== DOCUMENT PASSAGE ==
--- START ---

2. The maximum total of the securities, convertible and/or exchangeable
with Company equity, which is adopted under this authorisation will be
€9,000,000,000 (NINE BILLION EUROS) or its equivalent in any other currency.
3. The authorisation to issue securities, convertible and/or exchangeable
in Company equity, will be extended to the following aspects and will also
comprise the following powers:
i) Fixing the different aspects, terms and conditions for each issue,
including, by way of example and without limitation: Determining,
for each issue or tranche within the issue, its amount (always
within the overall limits), the place of issue (in or out of Spain);
the currency and if it is a non-euro issue, its equivalent
value in euros; the denomination, whether bonds, debentures
(including subordinate debt) covered bonds and any others accepted
under law; the date or dates of issue; the number of securities and
their nominal value (which, in the case of bonds and debentures shall
not be below the nominal value of the shares); in the case of
warrants and covered bonds, the issue price and/or premium; the
strike price (fixed or variable) and the procedures, term and other
conditions applicable to the subscription and acquisition rights over
the underlying shares; the interest rate (fixed or variable); the
dates and procedures for payment of the coupon; whether the issue is
perpetual or redeemable and if redeemable, the redemption tenor and
date of maturity; the type of reimbursement, premiums and lots,
guarantees; whether to represent the issue in certificates or book
entries; pre-emptive subscription rights or exclusion of such rights
(in compliance with the terms of this resolution), and
the regulations governing subscription; anti-dilution clauses;
applicable legislation and, in general, any other condition for the
issue. Also, where applicable, to appoint a commissioner and approve
the fundamental rules governing the legal relations between the Bank
and the syndicate of security-holders, should it be necessary to
constitute such a syndicate.

--- END ---

== SUPPLIED INFORMATION ==
--- START ---

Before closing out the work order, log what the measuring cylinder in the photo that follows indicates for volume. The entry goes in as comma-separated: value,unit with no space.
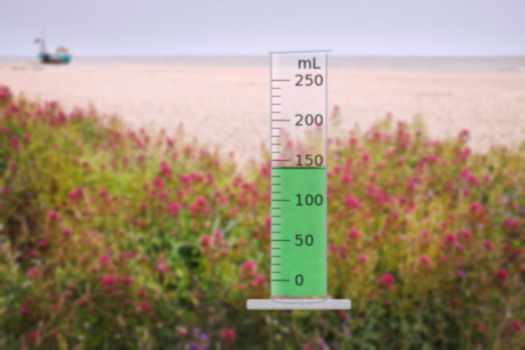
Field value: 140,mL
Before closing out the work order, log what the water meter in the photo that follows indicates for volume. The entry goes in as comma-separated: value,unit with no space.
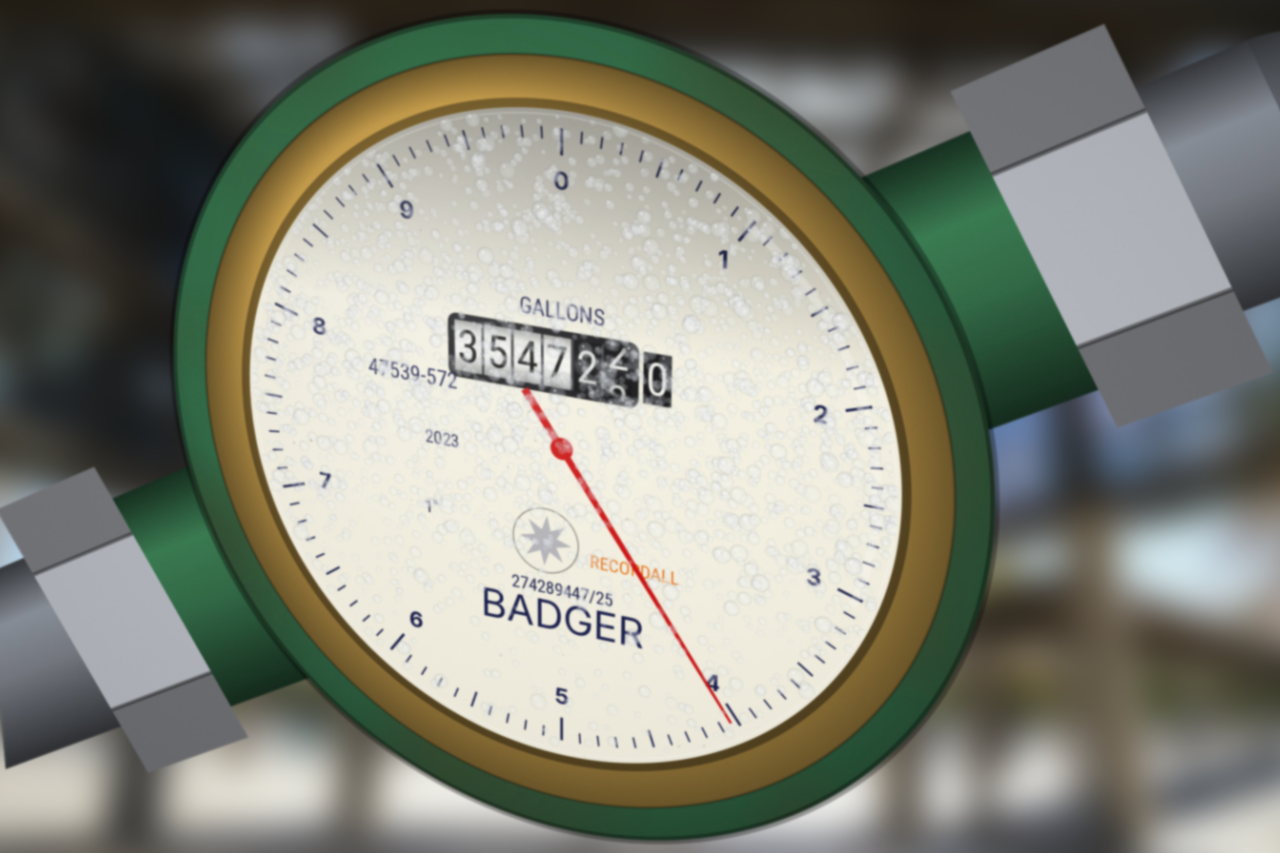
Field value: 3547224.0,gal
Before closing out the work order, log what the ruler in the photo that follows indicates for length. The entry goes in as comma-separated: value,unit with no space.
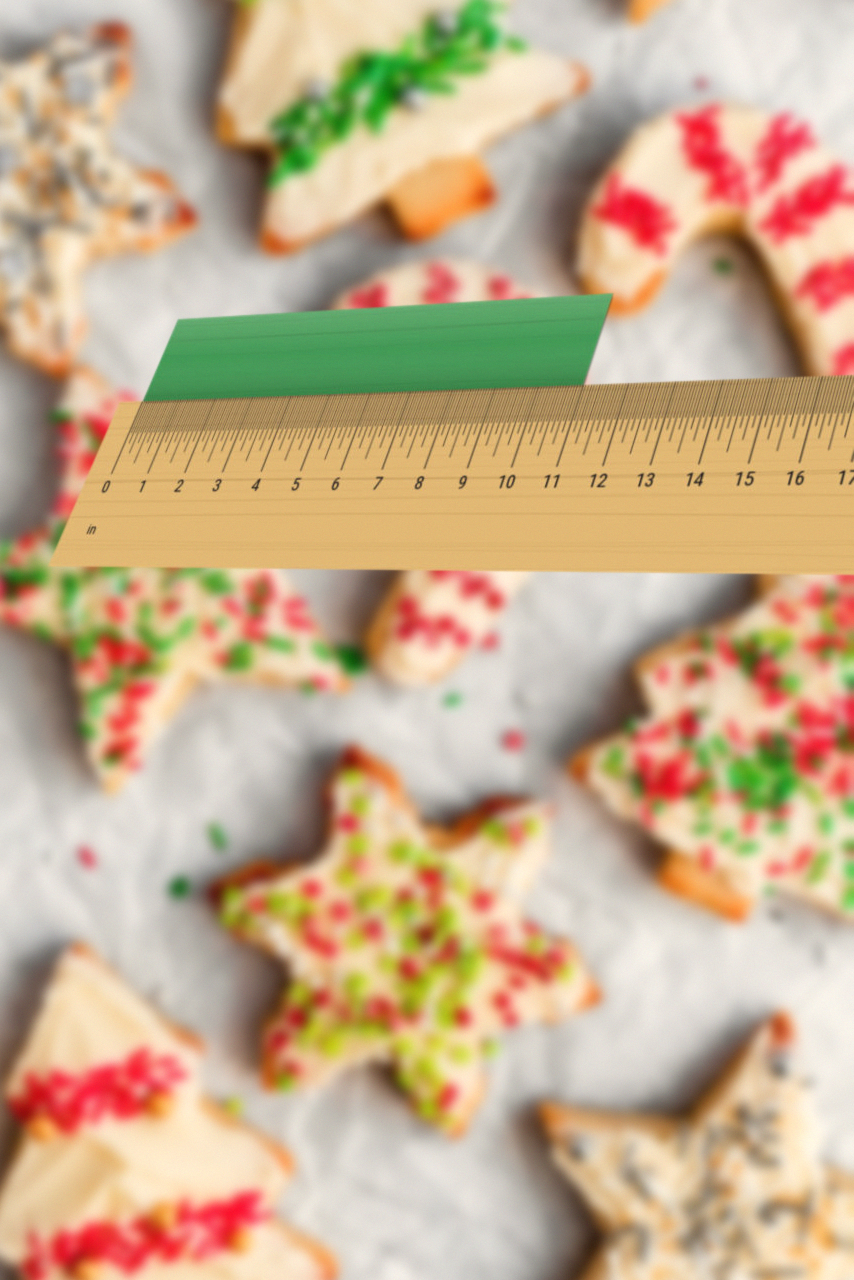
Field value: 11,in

--- END ---

Reproduce the part of the securities issuance resolution above, starting with "2. The maximum" and going on through "any other currency.".

2. The maximum total of the securities, convertible and/or exchangeable
with Company equity, which is adopted under this authorisation will be
€9,000,000,000 (NINE BILLION EUROS) or its equivalent in any other currency.